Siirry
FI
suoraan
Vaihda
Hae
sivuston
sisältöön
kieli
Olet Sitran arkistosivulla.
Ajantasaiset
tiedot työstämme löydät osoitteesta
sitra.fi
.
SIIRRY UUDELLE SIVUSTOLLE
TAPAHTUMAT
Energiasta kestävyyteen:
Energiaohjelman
━━━━
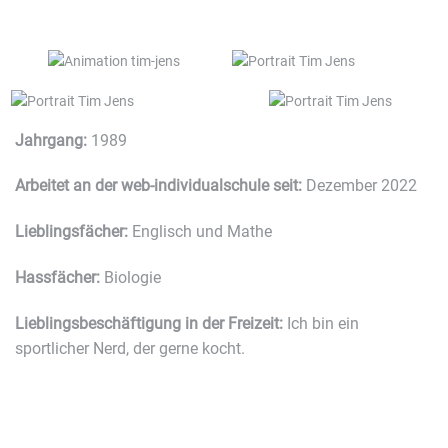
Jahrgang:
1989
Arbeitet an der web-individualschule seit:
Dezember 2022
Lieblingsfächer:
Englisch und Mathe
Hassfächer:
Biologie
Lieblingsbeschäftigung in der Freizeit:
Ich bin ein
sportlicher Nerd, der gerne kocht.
━━━━
◆ **Instructions for the task**
Among the records above, a stretch begins at the line containing "Lieblingsbeschäftigung in der" and ends at the line containing "sportlicher Nerd, der gerne kocht.". Restate that stretch word for word, and nothing else.

◆ **Expected answer**
Lieblingsbeschäftigung in der Freizeit:
Ich bin ein
sportlicher Nerd, der gerne kocht.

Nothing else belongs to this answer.